## Prompt:
According to the passage on immigrant taxes, how much did undocumented immigrants pay in sales taxes? Please answer briefly.

## Given passage:
════════

Undocumented Immigrants Paid $11.2 Billion In Taxes While GE Paid Nothing

Here is a tax story from the Wonk Room that is well worth a read:

“This past month, there was much outrage over the fact that General Electric, despite making $14.2 billion in profits, paid zero U.S. taxes in 2010. General Electric actually received tax credits of $3.2 billion from American taxpayers. At the same time that General Electric was not paying taxes, many undocumented immigrants, who are typically accused of taking advantage of the system while not contributing to it by many on the right, paid $11.2 billion in taxes. A new study by the Institute for Taxation and Economic Policy shows that undocumented immigrants paid $8.4 billion in sales taxes, $1.6 billion in property taxes, and $1.2 billion in personal income taxes last year. The study also estimates that nearly half of all undocumented immigrants pay income taxes.”

ITEP bases its figures of what immigrants pay taxes based on the following factors:

  • Sales tax is automatic, so it is assumed that unauthorized residents would pay sales tax at similar rates to U.S. citizens and legal immigrants with similar income levels.
  • Similar to sales tax, property taxes are hard to avoid, and unauthorized immigrants are assumed to pay the same property taxes as others with the same income level. ITEP assumes that most unauthorized immigrants are renters, and only calculates the taxes paid by renters.

════════

## Data under study:
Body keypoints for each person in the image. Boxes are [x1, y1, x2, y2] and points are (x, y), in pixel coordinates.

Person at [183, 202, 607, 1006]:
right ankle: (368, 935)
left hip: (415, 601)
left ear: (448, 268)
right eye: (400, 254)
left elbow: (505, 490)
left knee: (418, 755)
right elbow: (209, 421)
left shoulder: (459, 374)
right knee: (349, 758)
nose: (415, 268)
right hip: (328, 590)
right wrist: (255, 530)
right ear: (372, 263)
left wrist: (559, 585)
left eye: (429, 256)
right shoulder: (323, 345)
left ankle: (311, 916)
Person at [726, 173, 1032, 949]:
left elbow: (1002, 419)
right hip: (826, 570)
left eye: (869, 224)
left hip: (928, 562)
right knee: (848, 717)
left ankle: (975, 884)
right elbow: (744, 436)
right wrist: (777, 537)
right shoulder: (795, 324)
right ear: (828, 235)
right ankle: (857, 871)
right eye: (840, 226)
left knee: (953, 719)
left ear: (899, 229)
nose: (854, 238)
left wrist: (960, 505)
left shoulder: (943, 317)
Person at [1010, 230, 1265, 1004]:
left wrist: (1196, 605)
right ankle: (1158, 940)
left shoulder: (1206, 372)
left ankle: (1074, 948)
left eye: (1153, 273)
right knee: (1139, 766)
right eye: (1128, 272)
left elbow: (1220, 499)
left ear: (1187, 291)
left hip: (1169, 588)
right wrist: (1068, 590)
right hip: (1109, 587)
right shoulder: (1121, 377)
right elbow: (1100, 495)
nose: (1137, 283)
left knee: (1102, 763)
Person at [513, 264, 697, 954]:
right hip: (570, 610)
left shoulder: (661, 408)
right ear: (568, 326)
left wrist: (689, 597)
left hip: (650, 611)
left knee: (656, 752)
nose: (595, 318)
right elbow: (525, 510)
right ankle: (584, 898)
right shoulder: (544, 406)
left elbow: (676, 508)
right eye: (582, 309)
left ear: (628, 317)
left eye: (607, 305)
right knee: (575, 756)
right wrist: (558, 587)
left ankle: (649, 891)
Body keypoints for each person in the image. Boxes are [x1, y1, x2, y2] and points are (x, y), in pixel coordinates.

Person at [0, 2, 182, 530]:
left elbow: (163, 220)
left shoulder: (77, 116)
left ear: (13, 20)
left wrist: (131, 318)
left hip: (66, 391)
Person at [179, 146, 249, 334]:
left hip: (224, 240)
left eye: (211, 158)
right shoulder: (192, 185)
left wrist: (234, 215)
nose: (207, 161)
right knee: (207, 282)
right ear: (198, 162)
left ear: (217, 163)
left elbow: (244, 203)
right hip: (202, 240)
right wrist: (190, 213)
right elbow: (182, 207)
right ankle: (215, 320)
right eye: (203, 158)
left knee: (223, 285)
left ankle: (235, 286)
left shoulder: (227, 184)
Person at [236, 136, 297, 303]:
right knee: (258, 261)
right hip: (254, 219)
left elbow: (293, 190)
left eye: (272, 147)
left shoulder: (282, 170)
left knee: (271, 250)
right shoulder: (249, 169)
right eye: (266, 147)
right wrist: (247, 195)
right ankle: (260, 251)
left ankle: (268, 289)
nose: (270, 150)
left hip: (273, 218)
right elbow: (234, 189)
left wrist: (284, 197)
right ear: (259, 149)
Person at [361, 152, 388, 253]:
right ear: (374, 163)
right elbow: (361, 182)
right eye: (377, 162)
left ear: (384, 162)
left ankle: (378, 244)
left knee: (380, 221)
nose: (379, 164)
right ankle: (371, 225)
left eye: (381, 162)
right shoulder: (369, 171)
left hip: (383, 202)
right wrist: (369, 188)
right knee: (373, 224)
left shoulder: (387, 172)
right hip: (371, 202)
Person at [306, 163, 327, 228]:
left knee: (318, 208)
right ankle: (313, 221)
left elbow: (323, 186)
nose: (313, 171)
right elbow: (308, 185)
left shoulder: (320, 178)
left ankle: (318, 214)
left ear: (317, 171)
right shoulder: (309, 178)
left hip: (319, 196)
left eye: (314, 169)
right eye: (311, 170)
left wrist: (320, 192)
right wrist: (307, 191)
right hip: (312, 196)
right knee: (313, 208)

════════

## Exercise result:
$8.4 billion.